I’ve scored a cornucopia’s worth of free produce in the past couple weeks thanks to generous neighbors and coworkers. Nothing says summer like fresh-from-the-garden fruits and vegetables!
First up was the watermelon our photo editor brought back from an assignment. There were a couple melons in the newsroom, just screaming to be eaten, so I carted one of those bad boys home, made a mess of my kitchen while hacking it up, and enjoyed those sweet, pink, juicy chunks with breakfast for about a week.
Carmen, our neighbor across the street, has quite the flourishing tomato plant in her yard. I sliced up a recent delivery and roasted them with breadcrumbs (Tried and liked a Meatless Mondays recipe from the ladies at Big Girls, Small Kitchen).
Yellow squash brought home from the office and sliced into thin chunks tasted zingy after a quick toss in the frying pan with a teaspoon of sambal oelek and a tablespoon each of soy sauce and rice vinegar.
And for dessert, we have peaches from neighbor Patrick. I opted to slice up five or six of these fuzzy delights and baked them into a crumble, using a Jamie Oliver recipe for inspiration.

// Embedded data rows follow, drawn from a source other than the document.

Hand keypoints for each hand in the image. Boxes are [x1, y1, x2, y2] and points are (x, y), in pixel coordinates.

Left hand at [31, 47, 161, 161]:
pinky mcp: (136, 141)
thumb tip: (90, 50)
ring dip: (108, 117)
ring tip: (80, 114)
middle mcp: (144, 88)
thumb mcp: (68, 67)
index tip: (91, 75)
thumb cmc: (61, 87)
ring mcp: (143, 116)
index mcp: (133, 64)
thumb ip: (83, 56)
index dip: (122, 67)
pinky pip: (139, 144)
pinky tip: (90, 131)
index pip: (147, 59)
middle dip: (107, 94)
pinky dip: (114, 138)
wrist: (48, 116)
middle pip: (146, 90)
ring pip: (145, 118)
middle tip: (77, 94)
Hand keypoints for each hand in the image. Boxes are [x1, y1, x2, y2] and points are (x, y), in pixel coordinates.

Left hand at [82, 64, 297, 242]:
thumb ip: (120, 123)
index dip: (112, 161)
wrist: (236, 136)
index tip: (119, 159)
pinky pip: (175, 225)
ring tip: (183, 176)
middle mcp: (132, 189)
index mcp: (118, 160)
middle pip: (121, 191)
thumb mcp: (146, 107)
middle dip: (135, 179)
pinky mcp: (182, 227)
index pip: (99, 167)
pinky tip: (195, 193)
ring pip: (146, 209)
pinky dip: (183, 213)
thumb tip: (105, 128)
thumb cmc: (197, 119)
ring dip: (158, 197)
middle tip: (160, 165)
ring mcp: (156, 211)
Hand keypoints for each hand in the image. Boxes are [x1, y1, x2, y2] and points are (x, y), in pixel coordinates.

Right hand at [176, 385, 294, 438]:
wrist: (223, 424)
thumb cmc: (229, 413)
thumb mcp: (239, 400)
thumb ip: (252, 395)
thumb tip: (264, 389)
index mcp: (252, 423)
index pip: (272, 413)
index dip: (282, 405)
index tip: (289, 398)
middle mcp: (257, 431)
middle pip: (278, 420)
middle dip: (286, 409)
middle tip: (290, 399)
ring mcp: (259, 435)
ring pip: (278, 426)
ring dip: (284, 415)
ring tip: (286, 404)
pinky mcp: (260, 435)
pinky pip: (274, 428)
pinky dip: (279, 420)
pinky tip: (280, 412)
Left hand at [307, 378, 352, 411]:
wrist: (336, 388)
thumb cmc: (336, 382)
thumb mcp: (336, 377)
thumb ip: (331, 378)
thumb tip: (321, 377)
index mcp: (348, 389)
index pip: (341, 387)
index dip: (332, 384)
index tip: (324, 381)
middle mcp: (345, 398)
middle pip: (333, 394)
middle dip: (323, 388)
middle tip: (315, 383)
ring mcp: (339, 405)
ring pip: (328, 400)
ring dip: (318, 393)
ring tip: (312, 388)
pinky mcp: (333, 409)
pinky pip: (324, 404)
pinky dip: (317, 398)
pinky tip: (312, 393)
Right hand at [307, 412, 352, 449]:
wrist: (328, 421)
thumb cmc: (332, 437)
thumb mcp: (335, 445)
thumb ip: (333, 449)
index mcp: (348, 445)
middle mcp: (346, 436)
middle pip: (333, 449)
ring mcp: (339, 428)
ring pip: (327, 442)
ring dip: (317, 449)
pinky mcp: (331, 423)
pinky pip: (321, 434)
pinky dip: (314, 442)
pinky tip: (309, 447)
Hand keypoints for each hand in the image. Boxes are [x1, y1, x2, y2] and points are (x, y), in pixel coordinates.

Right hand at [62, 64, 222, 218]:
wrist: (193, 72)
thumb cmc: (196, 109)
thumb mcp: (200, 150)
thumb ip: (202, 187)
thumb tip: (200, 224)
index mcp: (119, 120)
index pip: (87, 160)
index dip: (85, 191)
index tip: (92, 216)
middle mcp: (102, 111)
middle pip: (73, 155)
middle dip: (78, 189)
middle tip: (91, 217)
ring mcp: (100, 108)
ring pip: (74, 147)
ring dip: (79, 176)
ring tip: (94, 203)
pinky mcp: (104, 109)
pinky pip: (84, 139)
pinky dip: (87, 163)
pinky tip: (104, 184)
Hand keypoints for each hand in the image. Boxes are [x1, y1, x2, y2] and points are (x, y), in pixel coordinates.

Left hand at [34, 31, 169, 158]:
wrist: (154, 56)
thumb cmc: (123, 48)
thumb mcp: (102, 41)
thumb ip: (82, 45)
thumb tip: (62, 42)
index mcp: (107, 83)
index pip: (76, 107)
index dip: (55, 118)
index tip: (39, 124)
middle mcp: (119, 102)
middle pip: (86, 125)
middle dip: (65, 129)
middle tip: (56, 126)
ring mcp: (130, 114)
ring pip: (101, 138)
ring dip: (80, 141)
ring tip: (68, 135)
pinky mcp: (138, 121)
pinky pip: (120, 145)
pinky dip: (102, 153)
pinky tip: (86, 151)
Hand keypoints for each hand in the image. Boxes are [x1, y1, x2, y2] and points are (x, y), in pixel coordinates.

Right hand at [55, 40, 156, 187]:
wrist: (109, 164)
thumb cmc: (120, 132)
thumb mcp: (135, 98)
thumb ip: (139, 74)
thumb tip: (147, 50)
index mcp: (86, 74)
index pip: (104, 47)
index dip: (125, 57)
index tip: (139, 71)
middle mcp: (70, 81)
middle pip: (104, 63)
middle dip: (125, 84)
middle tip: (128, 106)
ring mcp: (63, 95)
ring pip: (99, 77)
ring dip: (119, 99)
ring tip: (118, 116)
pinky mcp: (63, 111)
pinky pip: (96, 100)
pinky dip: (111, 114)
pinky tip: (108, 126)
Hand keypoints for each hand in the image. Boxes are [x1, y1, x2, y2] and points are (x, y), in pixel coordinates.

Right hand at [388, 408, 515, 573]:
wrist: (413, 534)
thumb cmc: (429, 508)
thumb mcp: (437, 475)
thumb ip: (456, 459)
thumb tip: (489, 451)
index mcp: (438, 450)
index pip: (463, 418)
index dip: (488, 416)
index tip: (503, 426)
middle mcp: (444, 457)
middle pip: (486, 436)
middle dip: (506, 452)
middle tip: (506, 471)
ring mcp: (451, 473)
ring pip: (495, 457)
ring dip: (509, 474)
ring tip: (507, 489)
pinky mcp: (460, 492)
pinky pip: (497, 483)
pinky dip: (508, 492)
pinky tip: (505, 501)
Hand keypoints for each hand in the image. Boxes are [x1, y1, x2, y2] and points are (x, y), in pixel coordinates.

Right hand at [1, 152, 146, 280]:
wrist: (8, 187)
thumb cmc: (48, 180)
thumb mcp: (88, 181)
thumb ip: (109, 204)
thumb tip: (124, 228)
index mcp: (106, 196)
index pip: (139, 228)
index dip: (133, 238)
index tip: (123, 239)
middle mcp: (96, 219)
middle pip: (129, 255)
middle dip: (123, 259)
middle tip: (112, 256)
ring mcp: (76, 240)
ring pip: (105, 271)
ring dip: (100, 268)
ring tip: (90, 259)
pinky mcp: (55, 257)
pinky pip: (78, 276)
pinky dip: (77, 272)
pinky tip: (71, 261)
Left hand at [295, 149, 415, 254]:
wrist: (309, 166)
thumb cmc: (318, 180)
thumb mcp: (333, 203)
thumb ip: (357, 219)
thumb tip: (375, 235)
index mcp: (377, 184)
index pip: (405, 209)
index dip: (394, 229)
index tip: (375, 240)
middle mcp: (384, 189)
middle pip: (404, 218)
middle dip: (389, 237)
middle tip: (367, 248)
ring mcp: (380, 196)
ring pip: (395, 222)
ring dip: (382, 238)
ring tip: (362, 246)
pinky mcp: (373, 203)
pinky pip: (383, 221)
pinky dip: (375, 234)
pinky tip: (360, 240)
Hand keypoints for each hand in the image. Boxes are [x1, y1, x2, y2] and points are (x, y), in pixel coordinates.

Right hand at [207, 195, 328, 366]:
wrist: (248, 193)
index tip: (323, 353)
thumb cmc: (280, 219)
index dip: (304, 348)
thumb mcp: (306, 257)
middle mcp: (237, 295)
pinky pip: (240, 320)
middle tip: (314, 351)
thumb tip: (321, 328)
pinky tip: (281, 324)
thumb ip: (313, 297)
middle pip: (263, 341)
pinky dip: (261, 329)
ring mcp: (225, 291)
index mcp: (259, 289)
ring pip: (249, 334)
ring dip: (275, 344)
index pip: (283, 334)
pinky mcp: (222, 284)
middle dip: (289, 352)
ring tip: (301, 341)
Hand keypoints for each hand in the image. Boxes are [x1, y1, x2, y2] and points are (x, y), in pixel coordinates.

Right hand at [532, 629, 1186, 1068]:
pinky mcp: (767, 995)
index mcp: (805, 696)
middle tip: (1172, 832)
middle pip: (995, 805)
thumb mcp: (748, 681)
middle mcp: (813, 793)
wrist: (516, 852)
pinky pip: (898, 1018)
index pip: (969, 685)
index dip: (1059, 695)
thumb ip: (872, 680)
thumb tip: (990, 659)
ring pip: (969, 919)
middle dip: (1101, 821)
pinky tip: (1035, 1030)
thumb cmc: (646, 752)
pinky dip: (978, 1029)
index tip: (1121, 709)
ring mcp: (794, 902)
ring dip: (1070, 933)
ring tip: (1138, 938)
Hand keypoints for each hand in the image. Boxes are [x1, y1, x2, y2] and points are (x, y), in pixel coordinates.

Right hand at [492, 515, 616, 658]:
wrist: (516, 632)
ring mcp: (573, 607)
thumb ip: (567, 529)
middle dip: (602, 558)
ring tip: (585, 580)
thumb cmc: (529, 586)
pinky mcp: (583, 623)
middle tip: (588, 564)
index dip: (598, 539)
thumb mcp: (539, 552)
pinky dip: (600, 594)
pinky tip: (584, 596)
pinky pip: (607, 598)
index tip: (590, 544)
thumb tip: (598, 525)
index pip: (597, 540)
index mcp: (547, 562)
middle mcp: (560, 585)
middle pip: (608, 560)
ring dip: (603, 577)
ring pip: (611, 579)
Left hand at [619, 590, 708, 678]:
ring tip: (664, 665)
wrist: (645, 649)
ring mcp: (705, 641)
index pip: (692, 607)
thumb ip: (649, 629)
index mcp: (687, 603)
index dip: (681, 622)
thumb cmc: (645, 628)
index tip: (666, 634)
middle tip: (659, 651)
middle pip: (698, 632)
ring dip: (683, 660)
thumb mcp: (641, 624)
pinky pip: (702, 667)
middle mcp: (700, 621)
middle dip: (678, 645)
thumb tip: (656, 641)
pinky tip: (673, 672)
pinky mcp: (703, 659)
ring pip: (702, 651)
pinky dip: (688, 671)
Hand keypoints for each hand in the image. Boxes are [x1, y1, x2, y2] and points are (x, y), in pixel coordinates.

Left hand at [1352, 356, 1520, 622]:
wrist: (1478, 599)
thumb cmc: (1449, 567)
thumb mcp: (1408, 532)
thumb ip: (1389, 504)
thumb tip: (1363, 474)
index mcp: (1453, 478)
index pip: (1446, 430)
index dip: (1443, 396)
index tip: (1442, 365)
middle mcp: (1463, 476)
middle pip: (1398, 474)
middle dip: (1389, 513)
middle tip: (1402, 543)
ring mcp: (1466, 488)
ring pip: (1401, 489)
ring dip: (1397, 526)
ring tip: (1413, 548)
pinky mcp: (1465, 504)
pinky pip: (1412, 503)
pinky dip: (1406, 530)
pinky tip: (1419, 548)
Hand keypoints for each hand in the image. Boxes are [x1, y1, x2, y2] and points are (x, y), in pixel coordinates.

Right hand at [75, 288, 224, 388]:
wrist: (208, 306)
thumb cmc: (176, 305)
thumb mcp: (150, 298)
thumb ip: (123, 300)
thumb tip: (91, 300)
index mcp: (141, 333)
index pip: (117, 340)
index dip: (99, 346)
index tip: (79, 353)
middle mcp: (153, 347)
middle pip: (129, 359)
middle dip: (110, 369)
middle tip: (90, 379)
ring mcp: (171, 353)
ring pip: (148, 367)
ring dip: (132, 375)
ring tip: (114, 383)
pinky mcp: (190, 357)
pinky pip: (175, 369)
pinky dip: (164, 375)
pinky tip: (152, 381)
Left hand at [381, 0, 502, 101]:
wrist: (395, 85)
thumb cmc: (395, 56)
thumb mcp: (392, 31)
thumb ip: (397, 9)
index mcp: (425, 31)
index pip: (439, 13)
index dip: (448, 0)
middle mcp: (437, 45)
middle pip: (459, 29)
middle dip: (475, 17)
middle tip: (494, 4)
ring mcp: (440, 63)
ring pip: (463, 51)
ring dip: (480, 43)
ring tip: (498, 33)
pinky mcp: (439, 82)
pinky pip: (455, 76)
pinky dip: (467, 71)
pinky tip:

5-6 peaches, washed and sliced
¾ cup flour
¾ cup old-fashioned oats
½ cup butter
1/3 cup plus two tablespoons brown sugar
1 teaspoon cinnamon
Layer peach slices in a glass baking dish and sprinkle with two tablespoons brown sugar. Combine all other ingredients in a bowl, using hands to make a crumbly mix. Spread mixture over prepared fruit. Bake at 400 degrees for roughly 30 minutes, until top is golden.